[Data records]
►
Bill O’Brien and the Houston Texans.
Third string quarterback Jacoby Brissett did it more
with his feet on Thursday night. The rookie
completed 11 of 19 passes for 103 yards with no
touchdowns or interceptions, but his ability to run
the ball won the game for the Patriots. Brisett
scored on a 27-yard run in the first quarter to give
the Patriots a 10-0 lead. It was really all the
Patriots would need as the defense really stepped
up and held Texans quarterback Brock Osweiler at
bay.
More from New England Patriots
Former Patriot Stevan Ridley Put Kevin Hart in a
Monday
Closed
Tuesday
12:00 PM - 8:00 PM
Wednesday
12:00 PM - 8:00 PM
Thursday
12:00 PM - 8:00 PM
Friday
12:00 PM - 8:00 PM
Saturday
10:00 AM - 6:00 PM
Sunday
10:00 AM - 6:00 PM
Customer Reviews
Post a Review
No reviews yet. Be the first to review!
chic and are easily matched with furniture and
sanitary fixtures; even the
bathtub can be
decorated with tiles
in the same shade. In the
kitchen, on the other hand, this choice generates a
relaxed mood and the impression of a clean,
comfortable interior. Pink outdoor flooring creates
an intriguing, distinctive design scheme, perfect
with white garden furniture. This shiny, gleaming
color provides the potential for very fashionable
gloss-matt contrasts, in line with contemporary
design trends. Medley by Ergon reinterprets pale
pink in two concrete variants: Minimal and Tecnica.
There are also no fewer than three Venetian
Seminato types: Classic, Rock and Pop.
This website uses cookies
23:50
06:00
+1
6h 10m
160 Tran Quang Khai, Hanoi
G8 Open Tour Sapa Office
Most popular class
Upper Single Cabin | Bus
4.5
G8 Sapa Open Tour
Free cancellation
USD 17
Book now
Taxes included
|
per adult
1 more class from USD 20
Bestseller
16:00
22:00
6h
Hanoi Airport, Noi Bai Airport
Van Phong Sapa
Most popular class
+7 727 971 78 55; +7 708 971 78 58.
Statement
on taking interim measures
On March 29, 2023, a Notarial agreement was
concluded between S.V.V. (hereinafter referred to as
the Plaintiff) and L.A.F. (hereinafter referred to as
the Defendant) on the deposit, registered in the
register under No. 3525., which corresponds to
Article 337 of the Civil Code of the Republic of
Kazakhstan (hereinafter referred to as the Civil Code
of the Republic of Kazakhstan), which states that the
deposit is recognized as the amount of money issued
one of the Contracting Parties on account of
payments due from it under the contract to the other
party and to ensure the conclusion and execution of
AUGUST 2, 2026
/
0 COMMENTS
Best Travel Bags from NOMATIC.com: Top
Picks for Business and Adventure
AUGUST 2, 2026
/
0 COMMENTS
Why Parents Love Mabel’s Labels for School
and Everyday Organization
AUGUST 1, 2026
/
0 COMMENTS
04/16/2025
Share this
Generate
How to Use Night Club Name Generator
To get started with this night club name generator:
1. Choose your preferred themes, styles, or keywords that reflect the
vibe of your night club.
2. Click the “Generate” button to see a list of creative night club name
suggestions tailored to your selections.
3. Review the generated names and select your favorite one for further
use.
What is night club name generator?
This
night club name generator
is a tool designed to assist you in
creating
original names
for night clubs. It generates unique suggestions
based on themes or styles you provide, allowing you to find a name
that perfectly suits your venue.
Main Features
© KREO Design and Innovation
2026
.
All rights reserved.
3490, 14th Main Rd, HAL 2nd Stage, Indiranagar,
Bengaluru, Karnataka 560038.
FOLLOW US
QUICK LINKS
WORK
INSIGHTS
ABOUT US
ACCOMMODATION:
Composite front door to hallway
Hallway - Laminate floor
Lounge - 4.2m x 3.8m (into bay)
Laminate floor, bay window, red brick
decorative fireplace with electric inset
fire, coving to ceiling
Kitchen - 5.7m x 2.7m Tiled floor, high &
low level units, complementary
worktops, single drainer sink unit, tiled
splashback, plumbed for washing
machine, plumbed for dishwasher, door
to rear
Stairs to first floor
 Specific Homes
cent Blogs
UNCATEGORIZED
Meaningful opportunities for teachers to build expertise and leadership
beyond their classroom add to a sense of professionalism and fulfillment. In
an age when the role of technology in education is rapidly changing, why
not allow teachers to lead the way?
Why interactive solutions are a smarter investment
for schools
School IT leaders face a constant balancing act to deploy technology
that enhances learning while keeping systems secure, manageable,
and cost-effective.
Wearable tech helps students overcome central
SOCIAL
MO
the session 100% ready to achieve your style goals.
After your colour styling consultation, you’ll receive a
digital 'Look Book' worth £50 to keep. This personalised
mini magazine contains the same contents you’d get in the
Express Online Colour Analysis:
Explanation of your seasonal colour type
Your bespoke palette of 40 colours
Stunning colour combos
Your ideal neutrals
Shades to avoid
◄
Switch every "Patriots" in the rows to "Colts" and give them again, leaving everything else as it is.

Bill O’Brien and the Houston Texans.
Third string quarterback Jacoby Brissett did it more
with his feet on Thursday night. The rookie
completed 11 of 19 passes for 103 yards with no
touchdowns or interceptions, but his ability to run
the ball won the game for the Colts. Brisett
scored on a 27-yard run in the first quarter to give
the Colts a 10-0 lead. It was really all the
Colts would need as the defense really stepped
up and held Texans quarterback Brock Osweiler at
bay.
More from New England Colts
Former Patriot Stevan Ridley Put Kevin Hart in a
Monday
Closed
Tuesday
12:00 PM - 8:00 PM
Wednesday
12:00 PM - 8:00 PM
Thursday
12:00 PM - 8:00 PM
Friday
12:00 PM - 8:00 PM
Saturday
10:00 AM - 6:00 PM
Sunday
10:00 AM - 6:00 PM
Customer Reviews
Post a Review
No reviews yet. Be the first to review!
chic and are easily matched with furniture and
sanitary fixtures; even the
bathtub can be
decorated with tiles
in the same shade. In the
kitchen, on the other hand, this choice generates a
relaxed mood and the impression of a clean,
comfortable interior. Pink outdoor flooring creates
an intriguing, distinctive design scheme, perfect
with white garden furniture. This shiny, gleaming
color provides the potential for very fashionable
gloss-matt contrasts, in line with contemporary
design trends. Medley by Ergon reinterprets pale
pink in two concrete variants: Minimal and Tecnica.
There are also no fewer than three Venetian
Seminato types: Classic, Rock and Pop.
This website uses cookies
23:50
06:00
+1
6h 10m
160 Tran Quang Khai, Hanoi
G8 Open Tour Sapa Office
Most popular class
Upper Single Cabin | Bus
4.5
G8 Sapa Open Tour
Free cancellation
USD 17
Book now
Taxes included
|
per adult
1 more class from USD 20
Bestseller
16:00
22:00
6h
Hanoi Airport, Noi Bai Airport
Van Phong Sapa
Most popular class
+7 727 971 78 55; +7 708 971 78 58.
Statement
on taking interim measures
On March 29, 2023, a Notarial agreement was
concluded between S.V.V. (hereinafter referred to as
the Plaintiff) and L.A.F. (hereinafter referred to as
the Defendant) on the deposit, registered in the
register under No. 3525., which corresponds to
Article 337 of the Civil Code of the Republic of
Kazakhstan (hereinafter referred to as the Civil Code
of the Republic of Kazakhstan), which states that the
deposit is recognized as the amount of money issued
one of the Contracting Parties on account of
payments due from it under the contract to the other
party and to ensure the conclusion and execution of
AUGUST 2, 2026
/
0 COMMENTS
Best Travel Bags from NOMATIC.com: Top
Picks for Business and Adventure
AUGUST 2, 2026
/
0 COMMENTS
Why Parents Love Mabel’s Labels for School
and Everyday Organization
AUGUST 1, 2026
/
0 COMMENTS
04/16/2025
Share this
Generate
How to Use Night Club Name Generator
To get started with this night club name generator:
1. Choose your preferred themes, styles, or keywords that reflect the
vibe of your night club.
2. Click the “Generate” button to see a list of creative night club name
suggestions tailored to your selections.
3. Review the generated names and select your favorite one for further
use.
What is night club name generator?
This
night club name generator
is a tool designed to assist you in
creating
original names
for night clubs. It generates unique suggestions
based on themes or styles you provide, allowing you to find a name
that perfectly suits your venue.
Main Features
© KREO Design and Innovation
2026
.
All rights reserved.
3490, 14th Main Rd, HAL 2nd Stage, Indiranagar,
Bengaluru, Karnataka 560038.
FOLLOW US
QUICK LINKS
WORK
INSIGHTS
ABOUT US
ACCOMMODATION:
Composite front door to hallway
Hallway - Laminate floor
Lounge - 4.2m x 3.8m (into bay)
Laminate floor, bay window, red brick
decorative fireplace with electric inset
fire, coving to ceiling
Kitchen - 5.7m x 2.7m Tiled floor, high &
low level units, complementary
worktops, single drainer sink unit, tiled
splashback, plumbed for washing
machine, plumbed for dishwasher, door
to rear
Stairs to first floor
 Specific Homes
cent Blogs
UNCATEGORIZED
Meaningful opportunities for teachers to build expertise and leadership
beyond their classroom add to a sense of professionalism and fulfillment. In
an age when the role of technology in education is rapidly changing, why
not allow teachers to lead the way?
Why interactive solutions are a smarter investment
for schools
School IT leaders face a constant balancing act to deploy technology
that enhances learning while keeping systems secure, manageable,
and cost-effective.
Wearable tech helps students overcome central
SOCIAL
MO
the session 100% ready to achieve your style goals.
After your colour styling consultation, you’ll receive a
digital 'Look Book' worth £50 to keep. This personalised
mini magazine contains the same contents you’d get in the
Express Online Colour Analysis:
Explanation of your seasonal colour type
Your bespoke palette of 40 colours
Stunning colour combos
Your ideal neutrals
Shades to avoid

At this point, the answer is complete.